At the Dec. 5 Cazenovia Village Board Meeting, Deputy Mayor Amy Mann accepted a check for $550 from National Grid and updated citizens on the progress for the village’s application to become a “Tree City USA.”

We at the Cazenovia Republican wish to applaud the efforts of Mann, the village board and the entire population of Cazenovia.

While water is one of Planet Earth’s most valuable resources, we believe trees belong at the top of the list as well. Aside from offering picturesque views, shelter from inclement weather and shade from the blistering sun, trees convert carbon dioxide into oxygen and ensure our survival by supplying the air in our lungs.

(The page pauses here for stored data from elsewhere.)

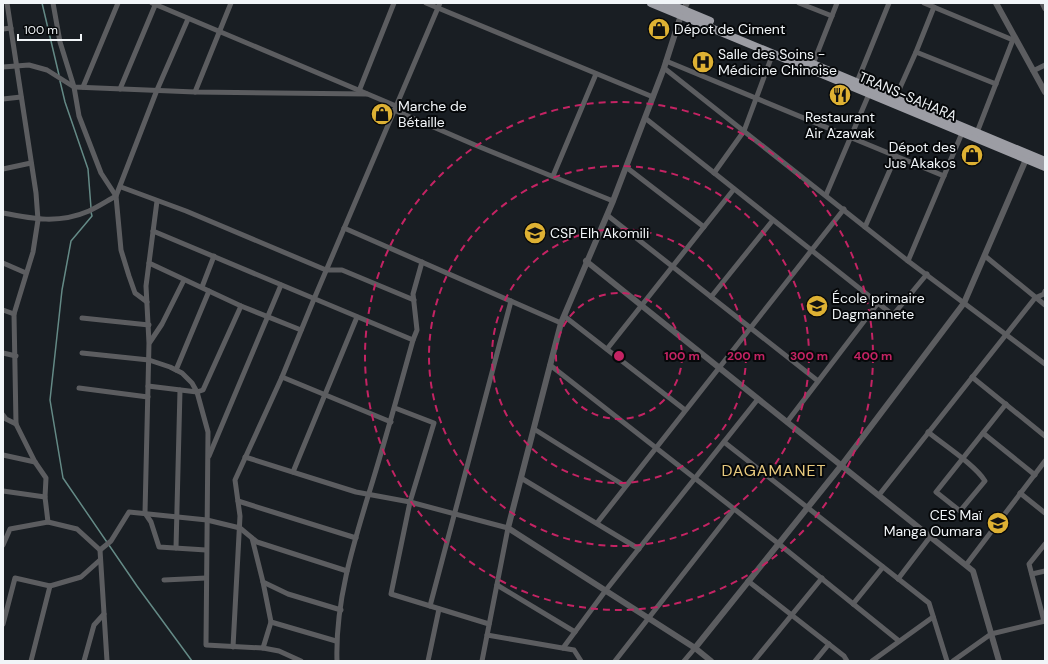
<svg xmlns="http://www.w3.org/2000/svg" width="1048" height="664" font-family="'DM Sans',sans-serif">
<rect width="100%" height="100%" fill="#191e23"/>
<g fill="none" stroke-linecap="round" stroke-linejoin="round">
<g stroke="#648a86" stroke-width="1.5">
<path d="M 42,3 L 59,75"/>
<path d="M 60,81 L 65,102 L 88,169 L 91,208"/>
<path d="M 91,212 L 92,216 L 71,241 L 62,290 L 50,400 L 63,478 L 137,586 L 192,661"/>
</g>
<g stroke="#5c5d60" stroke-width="5">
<path d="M 7,3 L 36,193 L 38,220 L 33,252 L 14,314 L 16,424 L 35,462 L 46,478 L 45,497 L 48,522"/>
<path d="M 53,3 L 60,42 L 74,87 L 79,116 L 101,173 L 116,196 L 121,250 L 129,276 L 135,293 L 147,302"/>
<path d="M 152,3 L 396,106"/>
<path d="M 426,3 L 653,97"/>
<path d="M 799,3 L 832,16"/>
<path d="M 924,3 L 1013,40"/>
<path d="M 1042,3 L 1045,9"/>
<path d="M 3,29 L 11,28"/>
<path d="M 916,52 L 996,84"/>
<path d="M 666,61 L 944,176"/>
<path d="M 813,64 L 837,3"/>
<path d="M 3,67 L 29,65 L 47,70 L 74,87 L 195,92 L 367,94"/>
<path d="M 664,68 L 908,261 L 1045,364"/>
<path d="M 1033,71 L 1045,65"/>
<path d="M 857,82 L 889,3"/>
<path d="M 83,87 L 118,3"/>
<path d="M 120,89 L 156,3"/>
<path d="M 359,91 L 394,3"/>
<path d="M 195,92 L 231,3"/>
<path d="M 3,99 L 21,97"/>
<path d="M 894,101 L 916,52 L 934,7"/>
<path d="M 394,110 L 475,145 L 613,201"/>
<path d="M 645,118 L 893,315 L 927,274"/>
<path d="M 976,135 L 1014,37"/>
<path d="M 626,167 L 704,227"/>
<path d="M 3,169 L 31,163"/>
<path d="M 714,173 L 744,131 L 773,53"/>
<path d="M 553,176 L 596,74"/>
<path d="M 121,187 L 186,211 L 326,270 L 342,270 L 414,300"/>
<path d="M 826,195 L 869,94"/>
<path d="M 157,201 L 146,286 L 149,343 L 145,513 L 151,522 L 159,547 L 206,550"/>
<path d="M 3,213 C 33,219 59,224 89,211 C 98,207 107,201 116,196 L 157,90 L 188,19"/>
<path d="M 607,215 L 818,381"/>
<path d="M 865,227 L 896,156"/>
<path d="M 344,228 L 561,323"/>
<path d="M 153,231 L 413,340"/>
<path d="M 985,256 L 1045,305"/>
<path d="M 908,261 L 962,133"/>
<path d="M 3,263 L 26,273"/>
<path d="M 149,263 L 241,306 L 301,330"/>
<path d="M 202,287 L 214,256"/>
<path d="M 711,297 L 773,220"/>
<path d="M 3,310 L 14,314"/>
<path d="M 564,316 L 685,410"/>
<path d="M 82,318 L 149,325"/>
<path d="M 150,342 L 162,324 L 184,280"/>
<path d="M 607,349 L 734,189"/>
<path d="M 3,353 L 16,356"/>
<path d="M 82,353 L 149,360 L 170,367 L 182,373 L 192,383 L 197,392 L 208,432 L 206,645 L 263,648 L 279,651 L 301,661"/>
<path d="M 550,365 L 779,544 L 899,641"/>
<path d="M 176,370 L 209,291"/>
<path d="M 282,377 L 391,422"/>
<path d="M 972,377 L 1045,436"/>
<path d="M 148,386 L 197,392 L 203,390 L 241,306"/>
<path d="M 79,388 L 148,397"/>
<path d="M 395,408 L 434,423 L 410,502 L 391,594 L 489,624"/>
<path d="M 3,415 L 6,419 L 16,424"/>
<path d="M 787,422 L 878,303"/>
<path d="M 534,429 L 625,486"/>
<path d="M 928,432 C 944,445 975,465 985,481 L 960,511 L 936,492 L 1006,404"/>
<path d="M 983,433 L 1035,475"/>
<path d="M 724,442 L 929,603 L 947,661"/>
<path d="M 3,455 L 35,462"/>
<path d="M 209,456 L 281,285"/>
<path d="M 245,457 L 356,492 L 410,502 L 508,528 L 482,661"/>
<path d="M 293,472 L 357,317"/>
<path d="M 521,478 L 639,549"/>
<path d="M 3,491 L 45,497"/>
<path d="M 1020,493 L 1045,513"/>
<path d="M 879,495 L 1035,298 L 1044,294 L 1045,291"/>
<path d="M 238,501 L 356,538"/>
<path d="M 597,523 L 844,209"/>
<path d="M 252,538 L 263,582 L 288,594 L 341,610"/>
<path d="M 3,545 L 10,529 L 48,522 L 77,529 L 100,550 L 111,541 L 129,512 L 207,520 L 240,528 L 257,542 L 347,571"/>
<path d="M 176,548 L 180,390"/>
<path d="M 100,550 L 107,661"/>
<path d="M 966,565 L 1045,461"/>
<path d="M 1032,574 L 1045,571"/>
<path d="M 898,579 L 930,537"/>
<path d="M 164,580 L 206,578"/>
<path d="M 748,581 L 844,656 L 847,661"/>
<path d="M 263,582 L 271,622 L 336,641"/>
<path d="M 497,585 L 575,632"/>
<path d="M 853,604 L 883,567"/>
<path d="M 430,606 L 511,301"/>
<path d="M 1044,621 L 1029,564 L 1045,544"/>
<path d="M 3,624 L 15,578 L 50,586 L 81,577 L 100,560"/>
<path d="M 487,635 L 574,650 L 581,661"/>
<path d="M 233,647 L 240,516 L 235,480 L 282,377 L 314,299 L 440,3"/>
<path d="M 263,648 L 271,622"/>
<path d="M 563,648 L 606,590 L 758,399"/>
<path d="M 31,661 L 50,586"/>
<path d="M 84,661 L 94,625 L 104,614"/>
<path d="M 337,661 C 335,599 355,539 373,480 C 387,434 400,387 413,340 L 417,330 L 413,294 L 422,262"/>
<path d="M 428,661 L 439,609"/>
<path d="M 615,661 L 734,509"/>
<path d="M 684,661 L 695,648"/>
<path d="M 754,661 L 822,578"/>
<path d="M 815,661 L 829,644"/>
<path d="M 872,661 L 933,617"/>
<path d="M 953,661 L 991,634 L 1045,621"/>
</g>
<g stroke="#5c5d60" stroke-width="6">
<path d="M 687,3 L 681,15 L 664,68 L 613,201 L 561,323 L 508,528 L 695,648 L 711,661"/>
<path d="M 996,3 L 1045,92"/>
<path d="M 586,261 L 973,571 L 999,661"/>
<path d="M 695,648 L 841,466 L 964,303 L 1027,157"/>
</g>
<g stroke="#9c9da4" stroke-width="8">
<path d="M 651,3 L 1045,167"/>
<path d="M 667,3 L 710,21"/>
<path d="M 796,57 L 1045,161"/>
</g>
</g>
<g fill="none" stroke="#c42363" stroke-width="2" stroke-dasharray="7 5">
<circle cx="619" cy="356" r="63"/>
<circle cx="619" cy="356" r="127"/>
<circle cx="619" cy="356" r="190"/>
<circle cx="619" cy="356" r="254"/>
</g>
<defs>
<g id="shop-disc" transform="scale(1.15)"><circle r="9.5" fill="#deb133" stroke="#06080a"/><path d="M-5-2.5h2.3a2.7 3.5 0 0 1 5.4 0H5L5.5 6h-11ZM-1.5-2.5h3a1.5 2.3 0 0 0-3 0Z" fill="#111"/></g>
<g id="hospital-disc" transform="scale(1.15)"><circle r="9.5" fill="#deb133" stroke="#06080a"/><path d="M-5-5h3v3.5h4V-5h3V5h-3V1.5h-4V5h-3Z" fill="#111"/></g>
<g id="restaurant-disc" transform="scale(1.15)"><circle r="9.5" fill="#deb133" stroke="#06080a"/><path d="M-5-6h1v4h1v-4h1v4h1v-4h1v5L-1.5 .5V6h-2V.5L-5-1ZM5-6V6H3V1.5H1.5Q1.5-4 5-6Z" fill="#111"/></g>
<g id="school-disc" transform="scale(1.15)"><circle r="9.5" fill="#deb133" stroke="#06080a"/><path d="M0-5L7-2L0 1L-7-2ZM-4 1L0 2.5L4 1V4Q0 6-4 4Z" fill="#111"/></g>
</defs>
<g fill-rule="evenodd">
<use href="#shop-disc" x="659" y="29"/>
<use href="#hospital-disc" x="703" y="62"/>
<use href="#restaurant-disc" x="840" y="95"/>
<use href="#shop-disc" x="382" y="114"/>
<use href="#shop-disc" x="972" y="155"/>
<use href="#school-disc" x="535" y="233"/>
<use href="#school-disc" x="817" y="306"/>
<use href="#school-disc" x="998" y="523"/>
</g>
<g text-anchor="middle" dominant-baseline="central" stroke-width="4" stroke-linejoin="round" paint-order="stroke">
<g font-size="14" fill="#f1f5f8" stroke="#06080a" text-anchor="start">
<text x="674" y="29">Dépot de Ciment</text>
<text x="718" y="54">Salle des Soins -<tspan x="718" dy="16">Médicine Chinoise</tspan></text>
<text x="398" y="106">Marche de<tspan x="398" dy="16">Bétaille</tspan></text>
<text x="840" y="117" text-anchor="middle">Restaurant<tspan x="840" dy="16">Air Azawak</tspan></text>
<text x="956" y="147" text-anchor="end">Dépot des<tspan x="956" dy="16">Jus Akakos</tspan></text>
<text x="550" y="233">CSP Elh Akomili</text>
<text x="832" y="298">École primaire<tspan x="832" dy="16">Dagmannete</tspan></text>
<text x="982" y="515" text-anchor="end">CES Maï<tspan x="982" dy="16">Manga Oumara</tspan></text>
</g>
<g font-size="14" fill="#f1f5f8" stroke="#06080a">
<text transform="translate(908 96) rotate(23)">TRANS-SAHARA</text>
</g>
<g font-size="16" letter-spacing="1" fill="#e7c97e" stroke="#06080a">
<text x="774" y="470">DAGAMANET</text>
</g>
</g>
<circle cx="619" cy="356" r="6" fill="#c42363" stroke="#06080a" stroke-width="2"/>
<g font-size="12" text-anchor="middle" font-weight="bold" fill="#c42363" stroke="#06080a" stroke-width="4" stroke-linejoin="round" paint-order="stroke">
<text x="682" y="360">100 m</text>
<text x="746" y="360">200 m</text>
<text x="809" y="360">300 m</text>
<text x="873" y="360">400 m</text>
</g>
<rect width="1048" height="664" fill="none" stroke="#f1f5f8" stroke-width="8"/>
<path d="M18 34v6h63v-6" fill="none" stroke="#f1f5f8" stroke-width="2"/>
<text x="24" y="34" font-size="12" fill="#f1f5f8" stroke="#06080a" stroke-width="3" paint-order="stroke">100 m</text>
</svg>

When the 11 sugar maples along Linklaen Street were removed earlier this year, residents of the street, village and town had quite a bit to say.

Yes, many of the trees were more than 100 years old and offered a certain antique-like atmosphere to the historic street.

And yes, the removal process was loud and long.

However, we feel the village made the right decision in allowing the trees to be taken down. And so did National Grid. The $550 given to the village was made available through the electric company’s 10,000 Trees and Growing program, which awards municipalities for the responsible management of trees.

Many of the sugar maples had grown dangerously close to power lines and threatened to disconnect electricity to more than 200 residents’ homes with each large storm.

Beneath the surface, the trees’ root systems had begun to affect the sidewalks and the safety of pedestrians who used them regularly.

We also consider the removal effort a success because of the immediate replanting of 11 new trees. The holes left behind by the removal of the enormous sugar maples were quickly refilled with new species of trees, which will grow in time, but not tall enough to affect the power lines above.

We thank the Village Tree Commission for making the hard decisions, and wish them luck in the Arbor Day Foundation’s review of Cazenovia’s application to become a “Tree City USA.”